Mexican Rights Body Urges Action to Overturn Death Sentences of 58 Mexicans in U.S. Prisons

Citing “official figures,” it stated that “from 2000 to 2011, 745 Mexicans have benefited from a reversal of the death penalty” in the U.S.

The National Human Rights Commission in Mexico is urging its government to “intensify actions” aimed at overturning the death sentence of 58 Mexican nationals held in U.S. prisons.

In a recent Spanish-language press release, the Comisión Nacional de los Derechos Humanos mentioned that as of 2011, there were 58 Mexicans sentenced to death in U.S. prisons, most of whom come from the states of Baja California, Chihuahua, Jalisco, and Michoacán.

“The commission considers it necessary to intensify actions to avoid the death penalty in cases of Mexicans held in foreign prisons and to safeguard their rights to life, dignity and bodily integrity,” the group stated.

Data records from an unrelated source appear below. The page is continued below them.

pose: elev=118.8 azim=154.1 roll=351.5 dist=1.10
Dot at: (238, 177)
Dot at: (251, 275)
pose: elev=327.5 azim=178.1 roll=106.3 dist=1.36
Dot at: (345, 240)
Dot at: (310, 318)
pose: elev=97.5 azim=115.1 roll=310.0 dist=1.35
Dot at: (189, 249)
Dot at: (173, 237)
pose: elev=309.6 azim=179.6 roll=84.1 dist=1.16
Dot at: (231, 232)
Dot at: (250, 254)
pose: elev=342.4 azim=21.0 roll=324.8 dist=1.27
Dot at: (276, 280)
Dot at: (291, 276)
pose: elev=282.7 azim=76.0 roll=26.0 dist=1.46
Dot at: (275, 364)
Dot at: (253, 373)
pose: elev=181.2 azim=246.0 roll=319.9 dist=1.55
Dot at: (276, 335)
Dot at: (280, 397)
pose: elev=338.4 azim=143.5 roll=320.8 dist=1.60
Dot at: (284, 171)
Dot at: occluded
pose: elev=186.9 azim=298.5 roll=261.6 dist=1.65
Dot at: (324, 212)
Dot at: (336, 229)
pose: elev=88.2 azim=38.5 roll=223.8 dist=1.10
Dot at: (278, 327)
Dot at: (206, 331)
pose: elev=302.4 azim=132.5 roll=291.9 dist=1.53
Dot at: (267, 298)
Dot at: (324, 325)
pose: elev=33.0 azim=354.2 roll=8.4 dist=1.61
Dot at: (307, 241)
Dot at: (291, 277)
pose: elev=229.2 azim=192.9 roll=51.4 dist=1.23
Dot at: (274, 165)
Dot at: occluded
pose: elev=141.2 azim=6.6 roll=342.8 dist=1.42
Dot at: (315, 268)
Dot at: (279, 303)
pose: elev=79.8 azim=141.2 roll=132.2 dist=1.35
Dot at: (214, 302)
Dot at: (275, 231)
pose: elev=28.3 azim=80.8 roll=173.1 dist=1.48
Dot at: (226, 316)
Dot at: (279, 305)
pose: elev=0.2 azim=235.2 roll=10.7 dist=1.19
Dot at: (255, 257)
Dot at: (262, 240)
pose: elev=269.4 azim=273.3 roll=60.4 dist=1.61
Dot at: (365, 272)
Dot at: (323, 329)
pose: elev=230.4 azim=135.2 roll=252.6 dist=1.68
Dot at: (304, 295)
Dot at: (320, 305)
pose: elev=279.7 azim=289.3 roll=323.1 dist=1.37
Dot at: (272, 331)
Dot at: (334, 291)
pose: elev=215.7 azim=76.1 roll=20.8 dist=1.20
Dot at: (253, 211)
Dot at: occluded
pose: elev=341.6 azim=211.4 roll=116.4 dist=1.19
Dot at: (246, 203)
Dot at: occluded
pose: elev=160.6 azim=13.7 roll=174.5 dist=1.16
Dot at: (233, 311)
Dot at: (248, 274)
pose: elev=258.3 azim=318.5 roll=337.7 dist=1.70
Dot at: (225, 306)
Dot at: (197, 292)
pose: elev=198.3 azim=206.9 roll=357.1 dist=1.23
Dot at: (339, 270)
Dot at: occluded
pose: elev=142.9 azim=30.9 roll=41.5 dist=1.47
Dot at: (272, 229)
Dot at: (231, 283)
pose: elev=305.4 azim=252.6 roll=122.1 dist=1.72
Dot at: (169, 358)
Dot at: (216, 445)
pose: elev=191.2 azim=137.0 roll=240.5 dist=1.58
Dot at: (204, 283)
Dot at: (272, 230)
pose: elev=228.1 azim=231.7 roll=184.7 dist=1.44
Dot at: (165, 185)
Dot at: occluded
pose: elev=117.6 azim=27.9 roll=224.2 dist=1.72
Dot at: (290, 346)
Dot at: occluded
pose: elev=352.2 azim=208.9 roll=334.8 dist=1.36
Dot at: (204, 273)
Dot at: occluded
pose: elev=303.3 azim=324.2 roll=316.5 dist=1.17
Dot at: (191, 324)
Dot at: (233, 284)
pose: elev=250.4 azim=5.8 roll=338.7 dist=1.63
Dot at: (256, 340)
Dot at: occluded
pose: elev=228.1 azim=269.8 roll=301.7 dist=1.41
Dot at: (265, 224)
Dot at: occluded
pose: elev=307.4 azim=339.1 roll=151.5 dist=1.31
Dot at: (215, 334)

“This is the most severe penalty against people, its compliance is irreversible, and it is a measure that does not guarantee the delivery of justice,” it said.

The commission pointed out that the Mexican government has filed a lawsuit – the “Avena case” – before the International Court of Justice in The Hague on behalf of 39 of the 58 cases, arguing that procedural safeguards provided in the Vienna Convention for Consular Relations have been violated.